Strong NPI spillovers imply that regional epidemics may be heavily affected by interventions from neighboring regions. Even if certain regions do not implement strict NPIs, their epidemic curve can be effectively flattened by the SSE of NPIs in neighboring regions. This phenomenon also occurs in vaccination, where the spillover effects of vaccination have been extensively studied in the literature [62, 63], with herd immunity being a good example. Few literatures has discussed the spillover effects of different NPIs as we do. Examination of the spillover effects of NPIs and vaccines is equally important and can be combined in the future for better regional resource coordination [64]. In addition, the NPIs in these key regions with frequent human mobility have greater spillover effects and reduce more cases. This may be due to the fact that these regions usually interact more frequently with other regions, similar to a hub node in a complex network. However, these regions may also be more vulnerable, and significantly strengthening NPIs in these regions may result in greater economic loss and investment. Although this makes coordination more difficult in the real world, our simulation provides a more moderate scenario (see Supplementary materials). Region-based interventions are still effective even when NPIs are strengthened at very low intensities.
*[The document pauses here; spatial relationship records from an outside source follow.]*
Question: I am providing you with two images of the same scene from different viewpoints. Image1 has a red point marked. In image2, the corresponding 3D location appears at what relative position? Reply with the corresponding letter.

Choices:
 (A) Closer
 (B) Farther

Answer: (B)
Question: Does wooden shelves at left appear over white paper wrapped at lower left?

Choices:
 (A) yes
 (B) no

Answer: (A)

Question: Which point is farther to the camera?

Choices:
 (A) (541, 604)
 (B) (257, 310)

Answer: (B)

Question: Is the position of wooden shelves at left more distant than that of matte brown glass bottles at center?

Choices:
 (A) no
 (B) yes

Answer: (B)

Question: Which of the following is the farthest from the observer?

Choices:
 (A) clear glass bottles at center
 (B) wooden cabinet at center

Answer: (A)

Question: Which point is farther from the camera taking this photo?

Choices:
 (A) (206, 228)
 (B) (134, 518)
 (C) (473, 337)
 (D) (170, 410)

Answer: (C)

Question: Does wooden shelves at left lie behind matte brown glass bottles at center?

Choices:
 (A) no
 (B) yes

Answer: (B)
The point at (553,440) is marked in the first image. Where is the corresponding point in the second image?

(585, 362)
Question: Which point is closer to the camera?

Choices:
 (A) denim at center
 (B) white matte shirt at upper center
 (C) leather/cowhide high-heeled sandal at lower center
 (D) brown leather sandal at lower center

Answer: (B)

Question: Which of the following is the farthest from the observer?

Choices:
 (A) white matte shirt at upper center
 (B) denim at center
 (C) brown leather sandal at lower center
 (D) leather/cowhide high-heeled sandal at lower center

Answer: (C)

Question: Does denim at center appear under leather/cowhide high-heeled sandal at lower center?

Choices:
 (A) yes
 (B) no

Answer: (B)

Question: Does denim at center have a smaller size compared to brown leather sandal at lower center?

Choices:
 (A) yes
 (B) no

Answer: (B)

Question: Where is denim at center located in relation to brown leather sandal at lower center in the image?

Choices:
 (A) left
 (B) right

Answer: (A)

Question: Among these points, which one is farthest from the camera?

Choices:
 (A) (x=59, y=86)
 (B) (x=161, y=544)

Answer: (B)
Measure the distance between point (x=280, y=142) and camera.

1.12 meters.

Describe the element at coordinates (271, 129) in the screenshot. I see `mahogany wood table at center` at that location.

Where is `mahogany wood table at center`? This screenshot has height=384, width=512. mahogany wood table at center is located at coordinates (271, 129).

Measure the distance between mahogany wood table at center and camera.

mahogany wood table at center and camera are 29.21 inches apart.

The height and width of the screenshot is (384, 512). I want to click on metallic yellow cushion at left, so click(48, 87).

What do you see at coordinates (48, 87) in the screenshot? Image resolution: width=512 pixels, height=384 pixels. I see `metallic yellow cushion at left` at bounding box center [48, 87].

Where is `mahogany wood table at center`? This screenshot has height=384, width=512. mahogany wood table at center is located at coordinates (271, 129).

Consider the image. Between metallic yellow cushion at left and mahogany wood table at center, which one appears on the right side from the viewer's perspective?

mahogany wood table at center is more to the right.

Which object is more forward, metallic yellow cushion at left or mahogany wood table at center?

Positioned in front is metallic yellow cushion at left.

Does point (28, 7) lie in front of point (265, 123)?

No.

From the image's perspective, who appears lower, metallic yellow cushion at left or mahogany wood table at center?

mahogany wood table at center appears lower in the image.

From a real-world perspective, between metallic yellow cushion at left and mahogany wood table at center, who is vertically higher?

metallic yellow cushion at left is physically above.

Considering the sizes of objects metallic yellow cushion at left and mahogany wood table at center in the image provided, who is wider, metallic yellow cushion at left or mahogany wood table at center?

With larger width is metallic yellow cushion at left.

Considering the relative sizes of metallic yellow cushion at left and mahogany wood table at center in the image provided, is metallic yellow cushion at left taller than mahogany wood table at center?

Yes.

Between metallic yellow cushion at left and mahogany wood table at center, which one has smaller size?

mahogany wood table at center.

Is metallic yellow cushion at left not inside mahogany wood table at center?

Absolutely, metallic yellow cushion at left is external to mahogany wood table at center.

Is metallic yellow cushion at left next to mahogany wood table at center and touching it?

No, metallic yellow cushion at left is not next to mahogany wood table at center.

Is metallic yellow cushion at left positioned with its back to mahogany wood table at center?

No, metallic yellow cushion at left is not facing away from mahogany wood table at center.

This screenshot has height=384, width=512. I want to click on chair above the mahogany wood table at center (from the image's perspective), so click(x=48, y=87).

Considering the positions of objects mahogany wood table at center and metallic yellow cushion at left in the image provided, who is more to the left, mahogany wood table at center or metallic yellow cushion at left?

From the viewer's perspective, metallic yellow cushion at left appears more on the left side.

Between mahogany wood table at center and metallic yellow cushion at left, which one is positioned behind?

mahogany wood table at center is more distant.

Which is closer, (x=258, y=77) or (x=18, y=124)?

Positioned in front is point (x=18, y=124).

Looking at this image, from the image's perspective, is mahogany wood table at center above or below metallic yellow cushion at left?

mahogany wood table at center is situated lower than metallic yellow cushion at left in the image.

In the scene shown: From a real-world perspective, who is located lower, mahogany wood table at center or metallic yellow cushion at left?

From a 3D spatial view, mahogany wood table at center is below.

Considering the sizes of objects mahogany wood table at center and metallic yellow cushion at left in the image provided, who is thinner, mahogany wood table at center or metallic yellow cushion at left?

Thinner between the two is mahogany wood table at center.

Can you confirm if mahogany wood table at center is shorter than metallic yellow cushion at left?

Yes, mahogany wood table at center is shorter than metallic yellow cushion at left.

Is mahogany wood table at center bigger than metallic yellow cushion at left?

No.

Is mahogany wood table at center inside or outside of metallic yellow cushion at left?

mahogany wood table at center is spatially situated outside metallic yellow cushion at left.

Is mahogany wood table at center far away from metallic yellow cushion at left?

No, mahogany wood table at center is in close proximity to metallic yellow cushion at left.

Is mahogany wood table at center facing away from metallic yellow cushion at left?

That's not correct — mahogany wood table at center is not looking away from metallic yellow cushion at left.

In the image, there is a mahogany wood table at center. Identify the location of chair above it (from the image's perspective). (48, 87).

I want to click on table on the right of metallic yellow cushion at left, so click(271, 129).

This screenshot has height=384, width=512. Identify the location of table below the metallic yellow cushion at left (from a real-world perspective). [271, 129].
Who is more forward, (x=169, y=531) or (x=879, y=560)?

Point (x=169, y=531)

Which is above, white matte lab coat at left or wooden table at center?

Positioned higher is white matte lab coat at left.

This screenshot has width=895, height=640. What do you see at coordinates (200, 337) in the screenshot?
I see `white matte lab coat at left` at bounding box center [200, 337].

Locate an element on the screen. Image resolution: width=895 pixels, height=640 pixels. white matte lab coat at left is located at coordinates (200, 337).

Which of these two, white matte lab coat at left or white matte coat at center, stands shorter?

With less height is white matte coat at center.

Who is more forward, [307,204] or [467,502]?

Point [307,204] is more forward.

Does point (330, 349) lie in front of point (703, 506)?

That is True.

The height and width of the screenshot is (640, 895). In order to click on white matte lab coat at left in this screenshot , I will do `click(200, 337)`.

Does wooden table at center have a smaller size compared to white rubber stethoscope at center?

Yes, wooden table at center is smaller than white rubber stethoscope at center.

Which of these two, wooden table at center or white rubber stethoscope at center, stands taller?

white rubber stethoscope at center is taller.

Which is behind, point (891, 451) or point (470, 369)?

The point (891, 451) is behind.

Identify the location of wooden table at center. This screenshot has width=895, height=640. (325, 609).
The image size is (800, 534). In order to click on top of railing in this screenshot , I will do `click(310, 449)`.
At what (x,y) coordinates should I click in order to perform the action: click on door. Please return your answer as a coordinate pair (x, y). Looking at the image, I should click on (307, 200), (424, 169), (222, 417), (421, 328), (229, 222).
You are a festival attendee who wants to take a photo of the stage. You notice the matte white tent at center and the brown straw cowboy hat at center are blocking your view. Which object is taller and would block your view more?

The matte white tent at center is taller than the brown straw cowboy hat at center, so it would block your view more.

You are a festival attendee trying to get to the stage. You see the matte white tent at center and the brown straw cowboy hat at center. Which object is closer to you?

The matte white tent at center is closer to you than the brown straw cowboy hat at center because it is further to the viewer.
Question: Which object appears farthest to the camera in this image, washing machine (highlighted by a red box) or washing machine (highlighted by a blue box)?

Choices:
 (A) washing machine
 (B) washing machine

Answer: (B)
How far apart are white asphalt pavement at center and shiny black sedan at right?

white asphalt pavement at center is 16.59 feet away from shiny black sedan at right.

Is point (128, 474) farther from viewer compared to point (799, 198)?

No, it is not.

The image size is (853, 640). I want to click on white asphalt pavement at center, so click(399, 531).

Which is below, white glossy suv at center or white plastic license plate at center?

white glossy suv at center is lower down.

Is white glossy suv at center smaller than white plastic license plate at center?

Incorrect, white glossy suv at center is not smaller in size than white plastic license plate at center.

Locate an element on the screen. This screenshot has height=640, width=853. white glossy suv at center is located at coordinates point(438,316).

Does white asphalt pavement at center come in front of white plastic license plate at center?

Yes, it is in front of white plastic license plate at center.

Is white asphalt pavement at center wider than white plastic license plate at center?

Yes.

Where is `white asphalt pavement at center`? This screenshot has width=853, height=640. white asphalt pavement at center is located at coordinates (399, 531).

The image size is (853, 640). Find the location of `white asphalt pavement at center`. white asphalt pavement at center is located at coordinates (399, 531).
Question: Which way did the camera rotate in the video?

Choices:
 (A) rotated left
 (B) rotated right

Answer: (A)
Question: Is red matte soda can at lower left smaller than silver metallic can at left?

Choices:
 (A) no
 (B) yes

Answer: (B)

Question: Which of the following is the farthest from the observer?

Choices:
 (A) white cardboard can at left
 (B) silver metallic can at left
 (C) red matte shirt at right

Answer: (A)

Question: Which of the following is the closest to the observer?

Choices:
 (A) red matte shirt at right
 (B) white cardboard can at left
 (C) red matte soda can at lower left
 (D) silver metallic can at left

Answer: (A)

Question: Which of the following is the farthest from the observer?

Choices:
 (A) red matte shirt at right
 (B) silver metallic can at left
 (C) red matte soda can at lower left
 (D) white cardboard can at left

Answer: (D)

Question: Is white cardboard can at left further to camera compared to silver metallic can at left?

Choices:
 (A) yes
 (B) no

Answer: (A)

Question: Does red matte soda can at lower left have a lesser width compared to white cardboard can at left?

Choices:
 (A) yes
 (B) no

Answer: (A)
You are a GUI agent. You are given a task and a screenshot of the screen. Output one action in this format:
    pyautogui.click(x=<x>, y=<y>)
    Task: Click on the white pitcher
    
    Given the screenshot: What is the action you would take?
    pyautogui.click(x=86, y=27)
This study also has some limitations. First, the dataset we use does not cover all people, and there may be a bias in extracting interstate interactions. We propose a movement adjustment factor (\(\theta\)), but it may not reflect real-world human movement accurately. Although our S-SEIR model manages to assess the relationship of NPIs’ SSE, human mobility, and virus transmission, mobility data that represent a larger proportion of the population are still necessary. Secondly, we use the reduction in human mobility to completely replace the removed susceptible contacts in the disease transmission. In addition to social distancing, the decrease in susceptible contacts may also be related to contact tracing, isolation, etc. Further exploration of the more complex mechanisms of human mobility variations will lead to a deeper understanding of the policy effects.

Our study quantifies the spillover effects across regions and clarifies the intervention range, and provides an operational insight for how to search for the most effective region-based policies conditional on spillovers. This finding will not only contain the current outbreak, but also help us determine better response strategies when dealing with similar challenges, such as influenza, monkeypox, dengue fever, and respiratory syncytial virus. Moreover, our modeling framework may also be modified or generalized to other contexts such as crime [19] and traffic [65] where meaningful spillover effects are present and collaborations among different regions are important.